(Source data)
[Start of section]

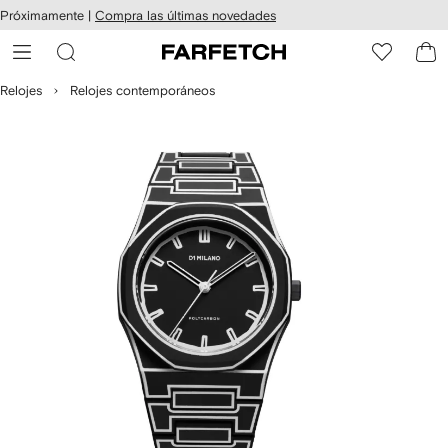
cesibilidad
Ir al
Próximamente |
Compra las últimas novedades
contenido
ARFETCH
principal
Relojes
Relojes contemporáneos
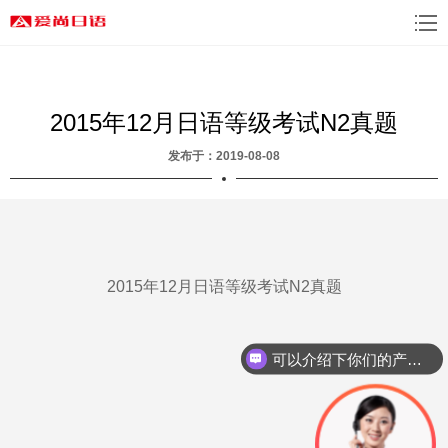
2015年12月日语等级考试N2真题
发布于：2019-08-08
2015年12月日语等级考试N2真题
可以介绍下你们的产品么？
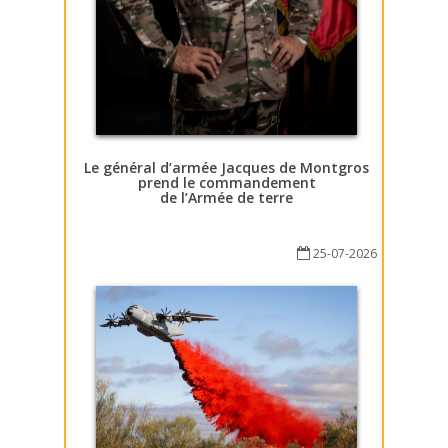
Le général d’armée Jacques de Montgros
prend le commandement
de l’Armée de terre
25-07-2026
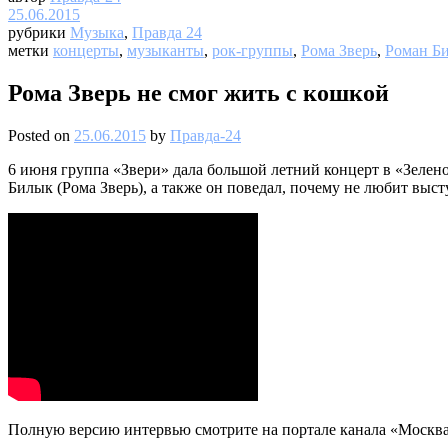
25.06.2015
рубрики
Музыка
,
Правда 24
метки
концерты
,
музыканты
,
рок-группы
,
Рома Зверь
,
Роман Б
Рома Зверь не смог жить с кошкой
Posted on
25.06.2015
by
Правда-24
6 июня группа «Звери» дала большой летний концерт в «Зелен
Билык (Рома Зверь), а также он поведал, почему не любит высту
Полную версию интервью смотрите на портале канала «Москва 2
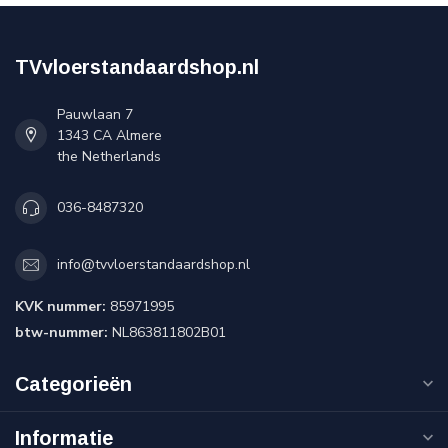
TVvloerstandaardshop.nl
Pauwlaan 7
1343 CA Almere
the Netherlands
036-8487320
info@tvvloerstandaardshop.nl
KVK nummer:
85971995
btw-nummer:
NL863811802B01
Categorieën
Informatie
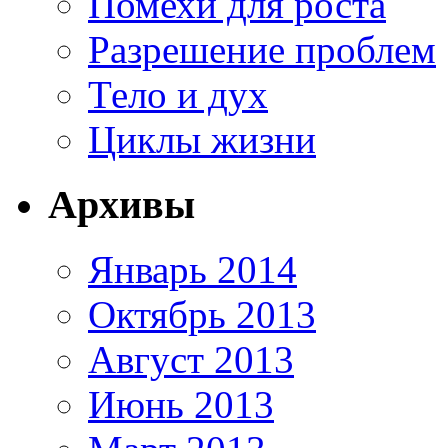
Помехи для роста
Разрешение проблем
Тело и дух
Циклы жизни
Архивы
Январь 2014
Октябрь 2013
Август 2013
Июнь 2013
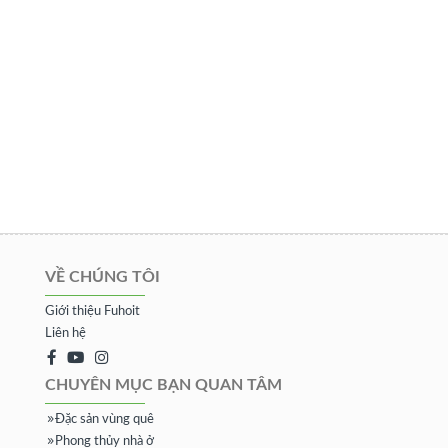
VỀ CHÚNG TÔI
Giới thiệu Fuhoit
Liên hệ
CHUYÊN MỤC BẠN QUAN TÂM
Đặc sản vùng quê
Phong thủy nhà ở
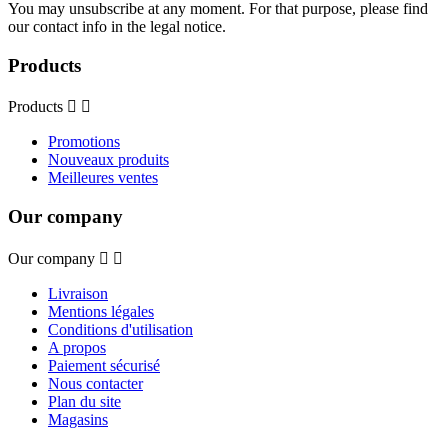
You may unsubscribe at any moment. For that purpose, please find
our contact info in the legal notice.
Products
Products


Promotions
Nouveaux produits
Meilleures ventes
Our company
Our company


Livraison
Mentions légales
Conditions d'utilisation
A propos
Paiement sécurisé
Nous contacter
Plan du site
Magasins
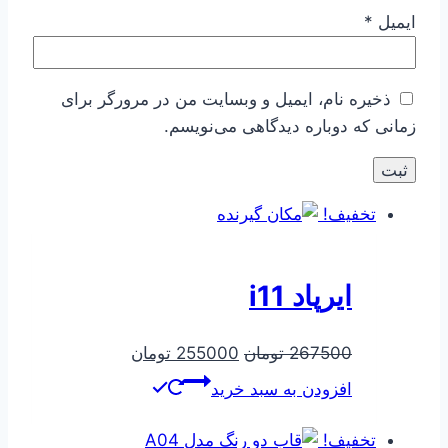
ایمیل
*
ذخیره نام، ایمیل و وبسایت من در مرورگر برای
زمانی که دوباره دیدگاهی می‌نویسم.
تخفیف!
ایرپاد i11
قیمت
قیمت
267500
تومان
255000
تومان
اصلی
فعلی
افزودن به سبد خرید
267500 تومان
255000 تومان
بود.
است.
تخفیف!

[End of section]
[Start of section]

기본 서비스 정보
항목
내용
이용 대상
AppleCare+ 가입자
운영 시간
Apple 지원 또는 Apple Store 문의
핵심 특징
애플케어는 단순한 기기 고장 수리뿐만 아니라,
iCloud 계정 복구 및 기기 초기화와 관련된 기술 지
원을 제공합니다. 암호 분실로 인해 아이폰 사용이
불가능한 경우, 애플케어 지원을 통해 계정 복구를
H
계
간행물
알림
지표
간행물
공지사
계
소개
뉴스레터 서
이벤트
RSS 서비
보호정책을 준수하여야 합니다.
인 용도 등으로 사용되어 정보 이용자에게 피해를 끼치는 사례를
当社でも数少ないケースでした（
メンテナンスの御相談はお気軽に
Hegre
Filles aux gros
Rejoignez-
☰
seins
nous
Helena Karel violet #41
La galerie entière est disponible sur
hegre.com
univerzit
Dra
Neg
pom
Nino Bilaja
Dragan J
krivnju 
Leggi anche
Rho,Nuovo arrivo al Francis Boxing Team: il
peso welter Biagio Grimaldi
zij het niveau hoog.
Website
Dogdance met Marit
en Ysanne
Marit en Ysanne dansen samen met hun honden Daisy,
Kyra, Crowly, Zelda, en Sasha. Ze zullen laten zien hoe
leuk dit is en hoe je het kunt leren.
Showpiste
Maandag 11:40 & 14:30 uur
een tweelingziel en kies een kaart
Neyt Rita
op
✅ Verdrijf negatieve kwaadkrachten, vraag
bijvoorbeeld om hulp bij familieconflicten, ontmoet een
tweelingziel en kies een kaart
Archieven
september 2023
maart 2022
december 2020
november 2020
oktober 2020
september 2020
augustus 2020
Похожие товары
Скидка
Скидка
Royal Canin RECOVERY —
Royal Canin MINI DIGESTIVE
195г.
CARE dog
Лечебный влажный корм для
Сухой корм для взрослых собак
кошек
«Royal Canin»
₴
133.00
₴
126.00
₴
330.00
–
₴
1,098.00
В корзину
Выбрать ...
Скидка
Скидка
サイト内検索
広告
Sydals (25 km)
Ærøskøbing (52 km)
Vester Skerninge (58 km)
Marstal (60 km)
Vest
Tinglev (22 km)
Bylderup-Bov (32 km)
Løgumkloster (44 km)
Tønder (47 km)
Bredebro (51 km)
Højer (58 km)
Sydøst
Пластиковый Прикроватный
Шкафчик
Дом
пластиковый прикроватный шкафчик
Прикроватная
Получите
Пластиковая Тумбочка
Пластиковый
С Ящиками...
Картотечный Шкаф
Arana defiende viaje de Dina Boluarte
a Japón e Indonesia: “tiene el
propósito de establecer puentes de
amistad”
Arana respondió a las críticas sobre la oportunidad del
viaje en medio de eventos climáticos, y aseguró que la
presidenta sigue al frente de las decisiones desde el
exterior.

[End of section]

**Exercise description**
Copy every line from the data that includes the string "viaje".

**Output of the task**
Arana defiende viaje de Dina Boluarte
viaje en medio de eventos climáticos, y aseguró que la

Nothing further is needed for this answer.